しかし、観測史上最大の地震を目の当たりにして、公表された計画を見直さなければならなくなりました。つまり、出された計画では、実際に首都直下等の地震が起きた場合には、対応できなかった可能性が高いということです。
特に、一度火災を起こせば、燃え尽きるまで消し止めることができない市原市や仙台市の石油コンビナートの現実を目の当たりにして、現在、計画上空白の津波対策、液状化対策など臨海部の防災計画が欠かせないことが、明らかとなりました。
総務局長は、「現行の地震被害想定調査及び地震防災戦略を見直し、臨海部も含めたさらなる防災体制の強化をはかる」とのことですので、注視してまいります。

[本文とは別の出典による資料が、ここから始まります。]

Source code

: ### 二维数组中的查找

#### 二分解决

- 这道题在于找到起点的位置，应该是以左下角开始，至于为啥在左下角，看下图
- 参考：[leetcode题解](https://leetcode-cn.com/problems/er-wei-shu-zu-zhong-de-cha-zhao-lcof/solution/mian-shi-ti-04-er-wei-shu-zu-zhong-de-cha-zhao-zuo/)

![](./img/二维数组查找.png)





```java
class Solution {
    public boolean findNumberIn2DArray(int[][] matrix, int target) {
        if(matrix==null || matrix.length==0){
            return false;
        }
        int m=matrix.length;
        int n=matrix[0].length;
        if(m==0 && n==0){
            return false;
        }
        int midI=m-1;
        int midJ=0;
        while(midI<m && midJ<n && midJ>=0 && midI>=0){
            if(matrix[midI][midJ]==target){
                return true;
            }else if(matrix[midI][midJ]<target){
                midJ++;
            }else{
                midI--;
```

また、各避難場所への防災備蓄の設置など拡充の問題、災害時要援護者の対策など、東日本大震災の教訓を生かして抜本的な充実強化をすべきであることを強く要望しておきます。
議案第131号仮称リサイクルパークあさお整備事業王禅寺処理センター解体撤去工事請負契約の締結について、議案第132号小向住宅新築第1号工事請負契約の締結について議案第133号古市場住宅新築第4号工事請負契約の締結について、議案第134 号川崎国際生田緑地ゴルフ場クラブハウス新築工事請負契約の締結についてです。
公契約条例施行後初めての工事契約です。しかも落札率が議案第132号、133号、134号は80%代。議案第131号の王禅寺処理センター解体撤去工事では46.5%と予定価格の半値以下になっています。
低入札の無理が、手抜き工事につながるか、もしくは下請け業者や労働者へ単価や賃金の切り下げにつながっているとしたら、公契約条例をつくった意味がありません。
予定価格よりも大幅に低入札の工事で、作業報酬下限額以上の賃金を支払って、適正な品質を確保できるのか、公契約条例施行後初めての工事請負議案として、条例の真価が問われます。適用労働者に作業報酬下限額以上の賃金が支払われているのか、提出された台帳の内容を確認すると同時に、適用労働者への個別の聞き取り調査を含め、徹底していただきたいと思います。
また、適正な品質を確保することについても、現場監理に当たっては、ベテランの職員を当たらせるということですが、中間検査だけでなく、一つ一つ工程ごとの点検も含め、監視強化を徹底していただきたいと思います。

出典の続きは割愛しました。